EDIT - So I found the Microphone in Devices but it hasn't been configured. It keeps asking me to troubleshoot it, but when I do it asks for a driver. As far as I know, The Icicle doesn't have a driver... Please help.


----------



## Oddba11 (May 13, 2011)

How is it connected? The references I see for "Blue Icicle" refer to a XLR mic, and most PC's do not have a XLR input. If it's connected by XLR, then the card it's connected to will have drivers. If it's connected using a USB converter, then the converter likely needs a driver. If it's just a standard 3.5mm jack, then it's likely an audio driver issue.


----------



## metazrael (Jan 9, 2013)

it's connected via an USB cable. Blue Icicle needs no driver, I've looked everywhere for one and they all say it needs no driver. On my old Vista laptop it runs with no driver. It's exclusively plug and play.


----------



## Oddba11 (May 13, 2011)

It may be "plug and play", but everything uses a driver. If Blue Icicle doesn't supply a specific driver, then the device is using a generic Windows driver.

With that said, is the mic showing up in Device Manager? Assuming it is being recognized and installed by Windows, the problem may be with the audio drivers. Typically, when connecting audio devices in Win7, the audio driver software will pop up a notification showing new hardware has been connected.


----------



## metazrael (Jan 9, 2013)

The mic "shows up" but it has to be troubleshooted, Win7 says that there's an error in installing the appropriate driver


----------



## Oddba11 (May 13, 2011)

Uninstall the device, reboot, and see if it's properly recognized and installed.

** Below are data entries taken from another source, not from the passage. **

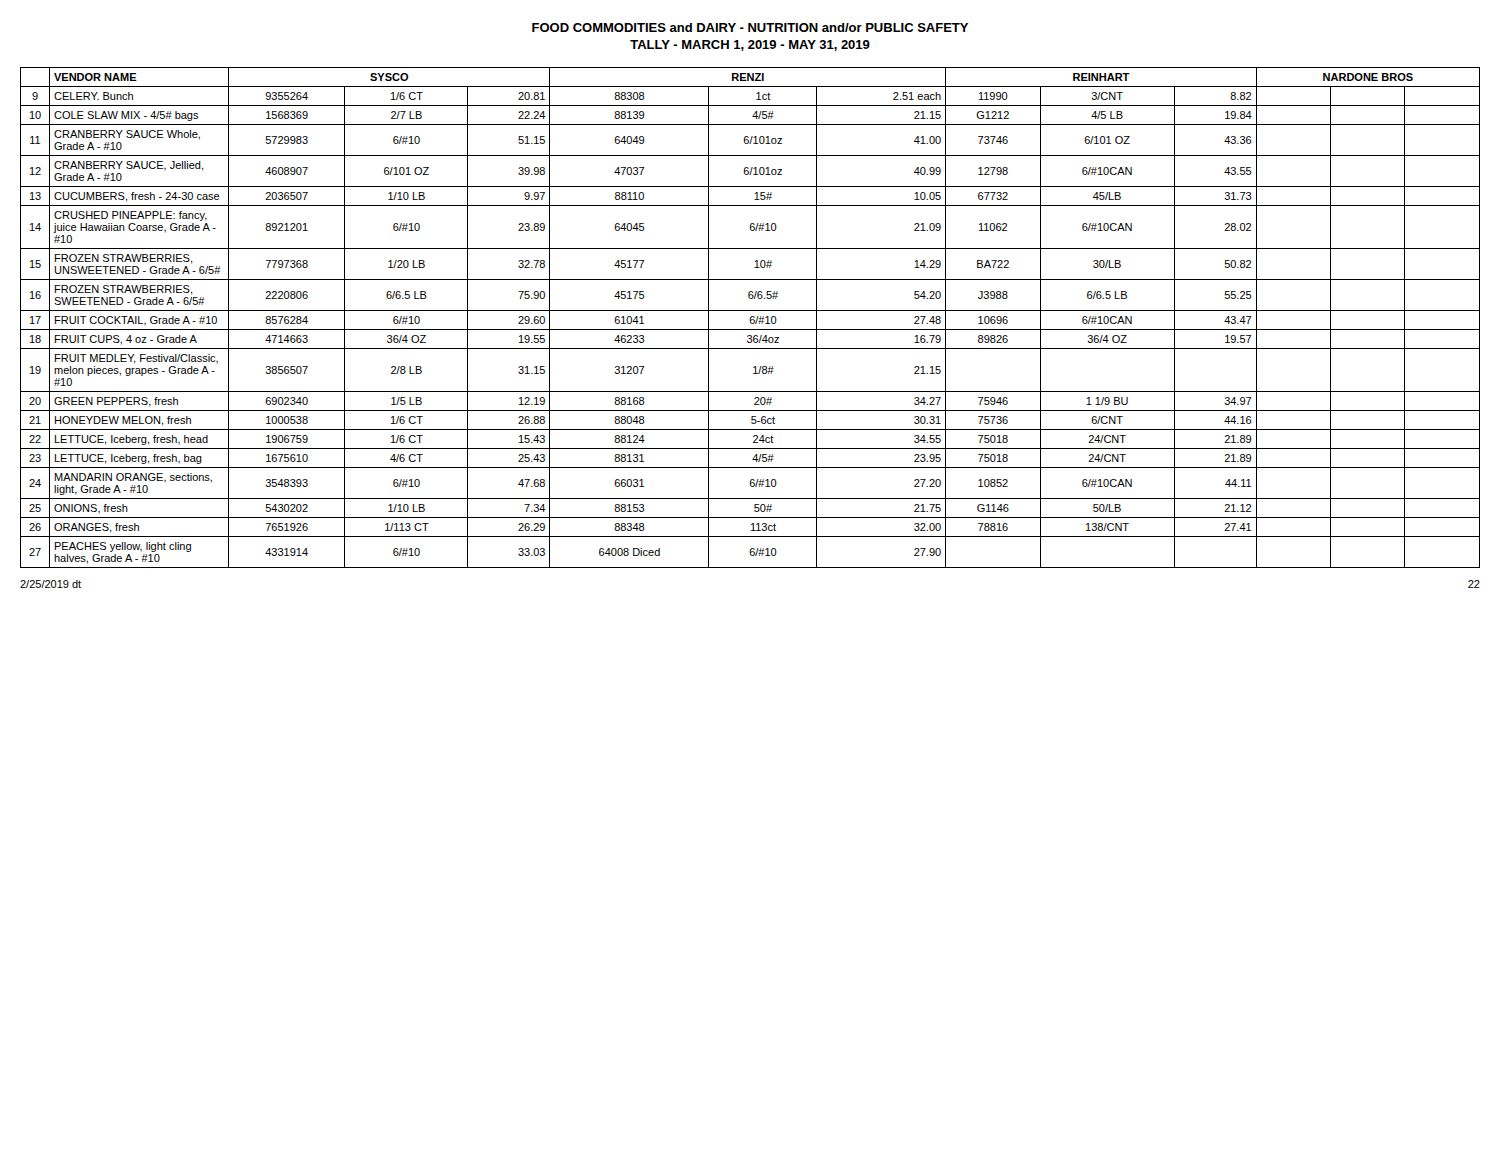FOOD COMMODITIES and DAIRY - NUTRITION and/or PUBLIC SAFETY
TALLY - MARCH 1, 2019 - MAY 31, 2019
| | VENDOR NAME | SYSCO | RENZI | REINHART | NARDONE BROS |
| --- | --- | --- | --- | --- | --- |
| 9 | CELERY. Bunch | 9355264 | 1/6 CT | 20.81 | 88308 | 1ct | 2.51 each | 11990 | 3/CNT | 8.82 | | | |
| 10 | COLE SLAW MIX - 4/5# bags | 1568369 | 2/7 LB | 22.24 | 88139 | 4/5# | 21.15 | G1212 | 4/5 LB | 19.84 | | | |
| 11 | CRANBERRY SAUCE Whole, Grade A - #10 | 5729983 | 6/#10 | 51.15 | 64049 | 6/101oz | 41.00 | 73746 | 6/101 OZ | 43.36 | | | |
| 12 | CRANBERRY SAUCE, Jellied, Grade A - #10 | 4608907 | 6/101 OZ | 39.98 | 47037 | 6/101oz | 40.99 | 12798 | 6/#10CAN | 43.55 | | | |
| 13 | CUCUMBERS, fresh - 24-30 case | 2036507 | 1/10 LB | 9.97 | 88110 | 15# | 10.05 | 67732 | 45/LB | 31.73 | | | |
| 14 | CRUSHED PINEAPPLE: fancy, juice Hawaiian Coarse, Grade A - #10 | 8921201 | 6/#10 | 23.89 | 64045 | 6/#10 | 21.09 | 11062 | 6/#10CAN | 28.02 | | | |
| 15 | FROZEN STRAWBERRIES, UNSWEETENED - Grade A - 6/5# | 7797368 | 1/20 LB | 32.78 | 45177 | 10# | 14.29 | BA722 | 30/LB | 50.82 | | | |
| 16 | FROZEN STRAWBERRIES, SWEETENED - Grade A - 6/5# | 2220806 | 6/6.5 LB | 75.90 | 45175 | 6/6.5# | 54.20 | J3988 | 6/6.5 LB | 55.25 | | | |
| 17 | FRUIT COCKTAIL, Grade A - #10 | 8576284 | 6/#10 | 29.60 | 61041 | 6/#10 | 27.48 | 10696 | 6/#10CAN | 43.47 | | | |
| 18 | FRUIT CUPS, 4 oz - Grade A | 4714663 | 36/4 OZ | 19.55 | 46233 | 36/4oz | 16.79 | 89826 | 36/4 OZ | 19.57 | | | |
| 19 | FRUIT MEDLEY, Festival/Classic, melon pieces, grapes - Grade A - #10 | 3856507 | 2/8 LB | 31.15 | 31207 | 1/8# | 21.15 | | | | | | |
| 20 | GREEN PEPPERS, fresh | 6902340 | 1/5 LB | 12.19 | 88168 | 20# | 34.27 | 75946 | 1 1/9 BU | 34.97 | | | |
| 21 | HONEYDEW MELON, fresh | 1000538 | 1/6 CT | 26.88 | 88048 | 5-6ct | 30.31 | 75736 | 6/CNT | 44.16 | | | |
| 22 | LETTUCE, Iceberg, fresh, head | 1906759 | 1/6 CT | 15.43 | 88124 | 24ct | 34.55 | 75018 | 24/CNT | 21.89 | | | |
| 23 | LETTUCE, Iceberg, fresh, bag | 1675610 | 4/6 CT | 25.43 | 88131 | 4/5# | 23.95 | 75018 | 24/CNT | 21.89 | | | |
| 24 | MANDARIN ORANGE, sections, light, Grade A - #10 | 3548393 | 6/#10 | 47.68 | 66031 | 6/#10 | 27.20 | 10852 | 6/#10CAN | 44.11 | | | |
| 25 | ONIONS, fresh | 5430202 | 1/10 LB | 7.34 | 88153 | 50# | 21.75 | G1146 | 50/LB | 21.12 | | | |
| 26 | ORANGES, fresh | 7651926 | 1/113 CT | 26.29 | 88348 | 113ct | 32.00 | 78816 | 138/CNT | 27.41 | | | |
| 27 | PEACHES yellow, light cling halves, Grade A - #10 | 4331914 | 6/#10 | 33.03 | 64008 Diced | 6/#10 | 27.90 | | | | | | |
2/25/2019 dt 22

Two possible causes: 1) the device isn't being recognized properly, thus Windows can't install it properly 2) Windows doesn't have the correct driver. Which would typically indicate Windows is hosed, or there is a driver needed from the manufacturer.


----------



## ICICLEUPSET (Mar 9, 2013)

Same problem here. Icicle fails to install driver properly for windows 7. Windows 7 attempts to update a driver at the same time, I think due to this device but fails too. I am guessing the Icicle is calling for the windows 7 update from the device. Failed update on Windows 7 appears to be around the multi channel usb audio area. I believe the answer lies in trying to install this update first. However, the error code on fail is due to the device not being connected when windows attempts to install - catch 22 as the device wont seemingly install without the 7 update !!!!


----------